Transcribed page contents
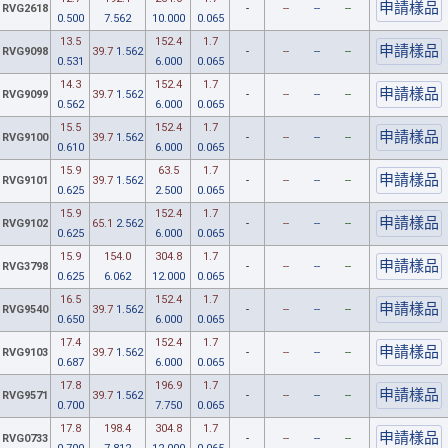
RVG2618
-
--
--
--
0.500
7.562
10.000
0.065
13.5
152.4
1.7
RVG9098
39.7
1.562
-
--
--
--
0.531
6.000
0.065
14.3
152.4
1.7
RVG9099
39.7
1.562
-
--
--
--
0.562
6.000
0.065
15.5
152.4
1.7
RVG9100
39.7
1.562
-
--
--
--
0.610
6.000
0.065
15.9
63.5
1.7
RVG9101
39.7
1.562
-
--
--
--
0.625
2.500
0.065
15.9
152.4
1.7
RVG9102
65.1
2.562
-
--
--
--
0.625
6.000
0.065
15.9
154.0
304.8
1.7
RVG3798
-
--
--
--
0.625
6.062
12.000
0.065
16.5
152.4
1.7
RVG9540
39.7
1.562
-
--
--
--
0.650
6.000
0.065
17.4
152.4
1.7
RVG9103
39.7
1.562
-
--
--
--
0.687
6.000
0.065
17.8
196.9
1.7
RVG9571
39.7
1.562
-
--
--
--
0.700
7.750
0.065
17.8
198.4
304.8
1.7
RVG0733
-
--
--
--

Instructions for the task: Each record should be given again exactly, with no picture carried over.

Answer to this exercise:
RVG2618
-
--
--
--
0.500
7.562
10.000
0.065
13.5
152.4
1.7
RVG9098
39.7
1.562
-
--
--
--
0.531
6.000
0.065
14.3
152.4
1.7
RVG9099
39.7
1.562
-
--
--
--
0.562
6.000
0.065
15.5
152.4
1.7
RVG9100
39.7
1.562
-
--
--
--
0.610
6.000
0.065
15.9
63.5
1.7
RVG9101
39.7
1.562
-
--
--
--
0.625
2.500
0.065
15.9
152.4
1.7
RVG9102
65.1
2.562
-
--
--
--
0.625
6.000
0.065
15.9
154.0
304.8
1.7
RVG3798
-
--
--
--
0.625
6.062
12.000
0.065
16.5
152.4
1.7
RVG9540
39.7
1.562
-
--
--
--
0.650
6.000
0.065
17.4
152.4
1.7
RVG9103
39.7
1.562
-
--
--
--
0.687
6.000
0.065
17.8
196.9
1.7
RVG9571
39.7
1.562
-
--
--
--
0.700
7.750
0.065
17.8
198.4
304.8
1.7
RVG0733
-
--
--
--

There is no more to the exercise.